Betty Ann lived across the alley from us when I was a kid. I always thought she was cool and a little eccentric being older than my parents yet driving a Mustang. (Of course any car-buff kid would think adults driving that car would be inherently cool!) She was thin, average height, and had short dark hair. She chewed nicotine gum like her life depended on it – I suppose it did given the alternative. Her daughter lived around the corner and down the block a bit so Betty Ann often walked by our house and stopped to chat. Sometimes I don’t think she ever made it to her destination. In the fall she would make candied apples for the neighborhood kids. In my mind’s eye I can still see the bright red color and taste the hard, cinnamon candy coating. They were beautiful and luscious.
My parents were a bit “renaissance” with my brother and me. We played sports – as typical boys – but also had to participate in the arts. (Please don’t ask about the tap show I was in…the only boy…dressed up as a black and white dog.) Betty Ann was a bit of a painter. I don’t know how it came to pass, but one summer my brother and I spent one evening each week painting with Betty Ann. She taught us how to mix colors, draw, conceptualize a scene, and express it through the end of a brush. I don’t even know what all we painted except for the pheasant on glass – done in reverse so the image appeared behind the glass and not on top of it. That was difficult!! Those pheasants on glass rested on a shelf in my grandparent’s house for years.
Who knows if my brother and I actually enjoyed that time with each other and with Betty Ann. My memory of it is that I did and, to some extent, those skills stuck with me for a long time. While a student at Eden Theological Seminary, I took a course on educating for spiritual formation. The course required that we adopt a spiritual discipline to keep throughout the semester, then write about it. I decided to get back into painting. I painted, and painted, and painted that semester. Turning out one not-so-great piece of art after another. I didn’t matter though. I recalled fondly those summer evenings spent with my brother and Betty Ann painting in her back yard. I used the time for introspection and connecting with the Divine. Painting became a mode of self-expression and a visual representation of my own spiritual struggles and triumphs. It was much more than slapping paint on a canvas – it was a vehicle for telling my own story.
I love the arts. I have coaxed my partner into some of the world’s best art museums, through amazing centuries-old churches, into parks and public spaces to see the rare and unusual pieces of art. We rummage through antique stores and estate sales in search of art that speaks to us. We have attended concerts of all kinds in the US and abroad. As I write this I am about to head out to perform with a community concert band. I took my mother to see my favorite works of art in Paris. Art is good for us on many levels and we too often underfund it or outright ignore it.
I also care deeply about people and have great concern about the lasting effects of poverty on children. Poverty and inequality correlate strongly with negative educational outcomes. A substantial achievement gap exists between poor students and economically advantaged students, particularly those who experience persistent poverty. Child poverty has been associated with low academic achievement, poor health outcomes, delinquency, difficulty with emotional regulation, and high rates of unemployment as adults. Experiencing poverty in the early developmental years increases the likelihood of school drop-out later in life which is attributed to cumulative physical and psychosocial risk factors and socioeconomic disadvantages. High levels of poverty-related stress negatively impacts brain development, resulting in a weak foundation for future educational achievement, economic productivity, and overall health. Early adolescents are most significantly impacted by family socioeconomic status and neighborhood factors, and an increased risk of not only low educational attainment, but also behavioral issues.

- _GIVEN RECORDS_
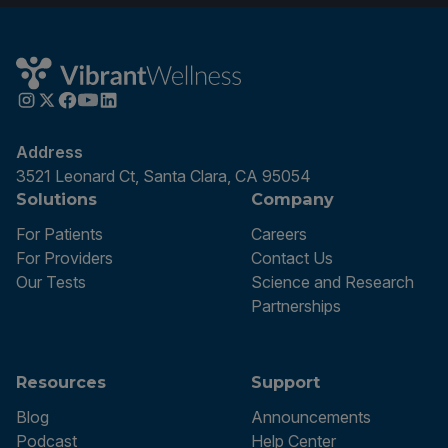
Address
3521 Leonard Ct, Santa Clara, CA 95054
Solutions
Company
For Patients
Careers
For Providers
Contact Us
Our Tests
Science and Research
Partnerships
Resources
Support
Blog
Announcements
Podcast
Help Center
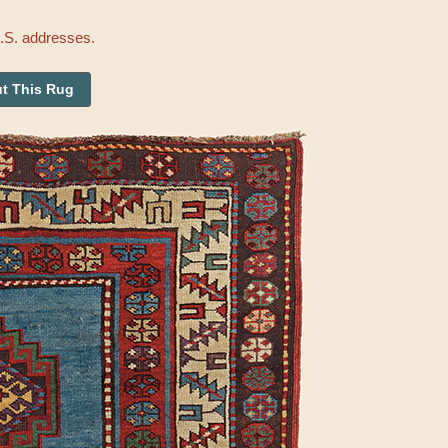
U.S. addresses.
t This Rug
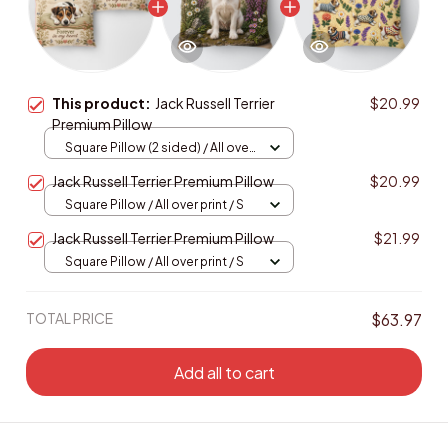
This product:
Jack Russell Terrier
$20.99
Premium Pillow
Square Pillow (2 sided) / All over
print / S
Jack Russell Terrier Premium Pillow
$20.99
Square Pillow / All over print / S
Jack Russell Terrier Premium Pillow
$21.99
Square Pillow / All over print / S
TOTAL PRICE
$63.97
Add all to cart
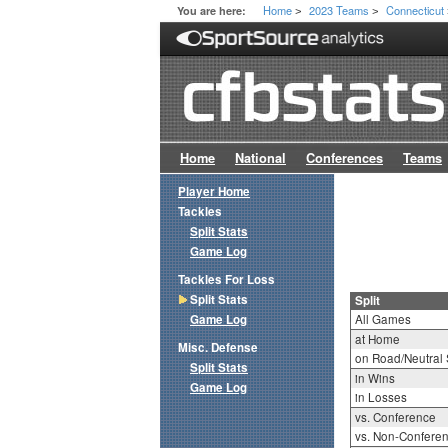
Home
2023 Teams
Connecticut
You are here:
>
>
Home
National
Conferences
Teams
Player Home
Tackles
Split Stats
Game Log
Tackles For Loss
Split Stats
Split
Game Log
All Games
at Home
Misc. Defense
on Road/Neutral 
Split Stats
in Wins
Game Log
in Losses
vs. Conference
vs. Non-Confere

- _TASKS_
**a.** Translate this sentence from the essay about Betty Ann into Spanish: "In the fall she would make candied apples for the neighborhood kids."
**b.** Carry the essay about Betty Ann forward from its last sentence.
The listing comes from a different source than the essay about Betty Ann.

- _RESULTS FOR THE EXERCISE_
**a.** En otoño, ella hacía manzanas acarameladas para los niños del vecindario.

**b.**
This doesn’t have to be the sentence for children living in poverty. Arts-based interventions using performing arts, visual arts, and music have been shown to lessen the lasting effects of poverty on children. Neurological growth, particularly important for adolescents, can be stimulated through enrichment activities such as those found in arts exposure. Art therapy has been shown to shape brain topography and improve outcomes among trauma survivors and art exposure can improve self-efficacy in youth. Music interventions have promoted healing in neurologic conditions and developmental disorders. Simply stated – arts in the broadest sense stimulate the brain and shape neurological development of adolescents in important ways. It is not just putting paint on canvas, playing notes, or dancing across a stage; it is about crafting a future for vulnerable children.
School is almost out for elementary and secondary children across the U.S. If your congregation is wondering what to do for children in your community, consider engaging them in the arts. It can be very simple and utilize artists in the community and congregation. They can sing, dance, write, tell stories, paint, make paper. But most of all they can dream and use their minds in creative ways that go beyond keeping them occupied for a week or two. Research shows such arts engagement has lasting effects. It doesn’t have to cost a lot or be complicated to be effective. Doing so promotes neurological growth and creates stories youth might tell for a lifetime. No one ever imagined that nearly 40 years later I would still think about being in Betty Ann’s backyard painting pheasants on glass with my brother. Who knows what stories the children you reach will tell in 40 years about the gift you gave to them. We do know, however, they will be all the better because of your efforts.